Alas poor ESXi, it was not meant to be

It seems that I will be moving my VMware related VMs and all that to my IBM once I have things migrated to my Dell. I wanted ESXi to work on the Dell properly but the limits of SATA driver support and the underlying PITA it is to dig up logs to find out what exactly is happening has become more irritating than I am willing to deal with in a home environment.

I plan to back up the VMs and other data of course before I start. I will then make the Host OS Windows 2008 and maybe run a guest using the plain ol VMware Server 2.x to get a Linux shell server going.

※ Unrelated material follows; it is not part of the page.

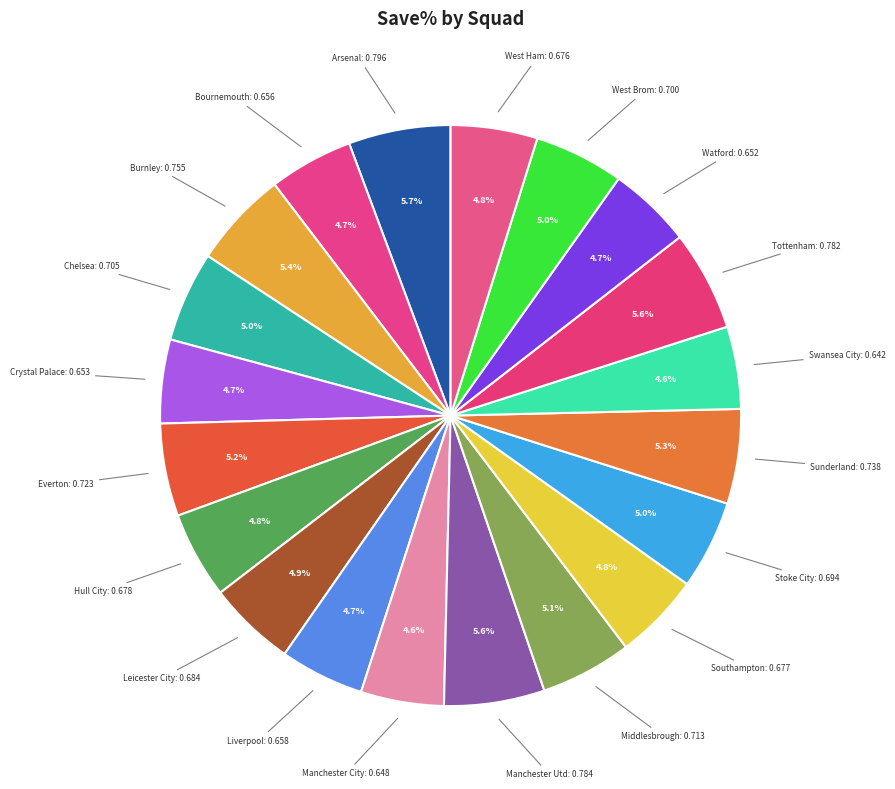

What percentage is the Leicester City slice, to the nearest percent?

5%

I would actually give Hyper-V a try but it requires a 64-bit processor and none of my server hardware has that. I know most, if not all, of my hardware should work with Windows.

I know some may think, why not try Linux. My IBM is currently running Linux as the host with VMware 1.09 on top of that with Windows 2003 as a guest for DC related things. Linux also runs as the file server using Samba authenticating off of the guest.

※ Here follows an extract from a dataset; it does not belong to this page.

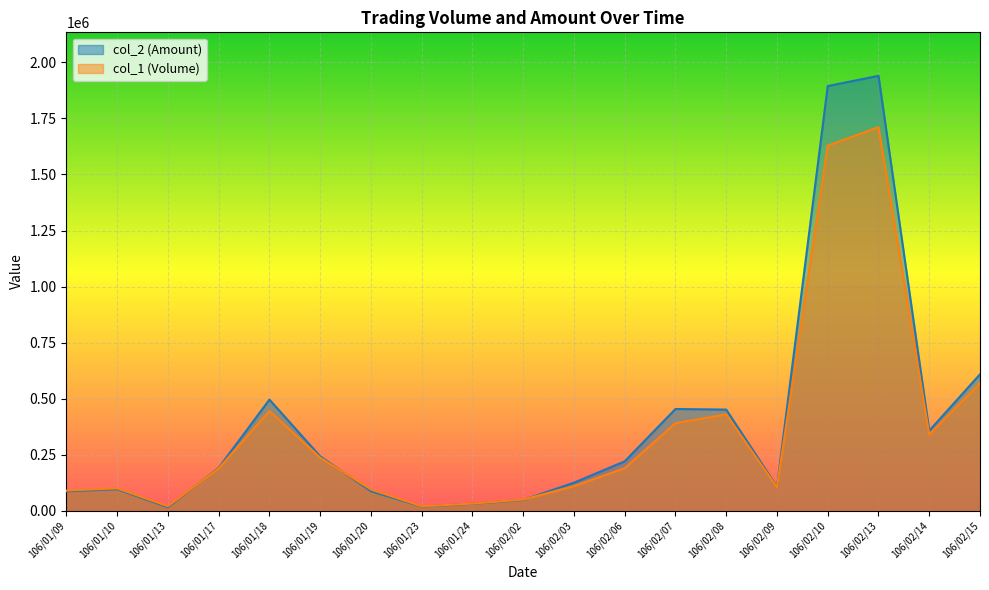

Reading left to right, list all the values displayed in this chart.

col_1 (Volume): 106/01/09=90000	106/01/10=100000	106/01/13=20000	106/01/17=189000	106/01/18=445000	106/01/19=237000	106/01/20=95000	106/01/23=20000	106/01/24=32000	106/02/02=50000	106/02/03=110000	106/02/06=190000	106/02/07=391000	106/02/08=430000	106/02/09=105000	106/02/10=1629000	106/02/13=1711000	106/02/14=340000	106/02/15=569000
col_2 (Amount): 106/01/09=86600	106/01/10=96300	106/01/13=15800	106/01/17=191530	106/01/18=495860	106/01/19=242800	106/01/20=87140	106/01/23=19000	106/01/24=31240	106/02/02=48500	106/02/03=125300	106/02/06=220500	106/02/07=453980	106/02/08=451300	106/02/09=107100	106/02/10=1894570	106/02/13=1940090	106/02/14=357200	106/02/15=608680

Overall using ESXi is not really a major problem if all your hardware is supported and you have the right license but of course I am using the free license and the server is no longer officially supported by VMware but still works. Once I am done, I will try to install ESXi on my IBM as it has almost identical hardware for the most part. The drives on the IBM are big enough for ESXi and the like but not big enough for any VMs so I will be trying to use an IDE drive or something like that to provide the non-fault tolerant space for the development and testbed VMs.